> **Instructions to follow**
Show every line from the data below that includes "BENACHRICHTIGE".

[Extracted page text data]
::::::

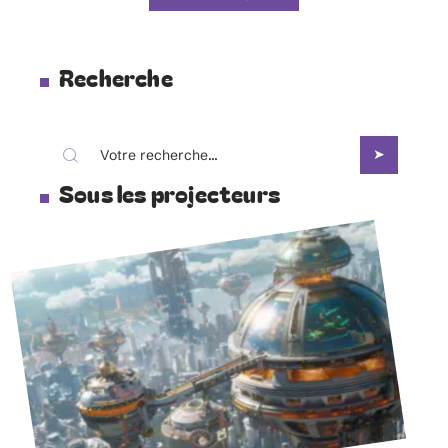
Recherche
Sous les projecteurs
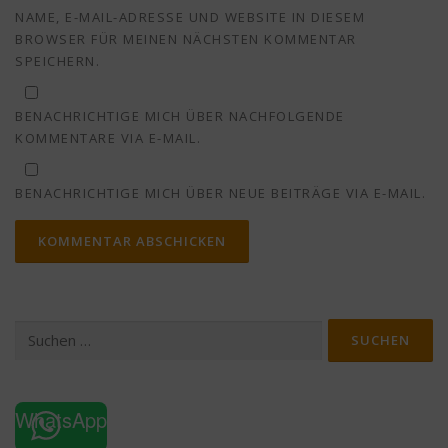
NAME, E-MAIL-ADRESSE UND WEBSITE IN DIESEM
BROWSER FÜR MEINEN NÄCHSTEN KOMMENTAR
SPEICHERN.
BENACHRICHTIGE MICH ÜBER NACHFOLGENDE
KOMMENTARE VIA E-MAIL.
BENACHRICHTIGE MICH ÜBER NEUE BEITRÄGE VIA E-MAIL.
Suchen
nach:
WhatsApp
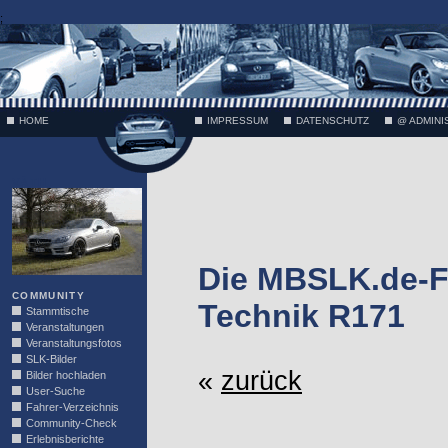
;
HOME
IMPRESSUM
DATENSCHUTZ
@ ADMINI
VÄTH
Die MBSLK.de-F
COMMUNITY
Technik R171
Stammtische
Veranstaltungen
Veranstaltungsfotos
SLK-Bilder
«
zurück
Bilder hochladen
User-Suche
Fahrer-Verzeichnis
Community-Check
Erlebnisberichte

::::::

> **Answer to this task**
BENACHRICHTIGE MICH ÜBER NACHFOLGENDE
BENACHRICHTIGE MICH ÜBER NEUE BEITRÄGE VIA E-MAIL.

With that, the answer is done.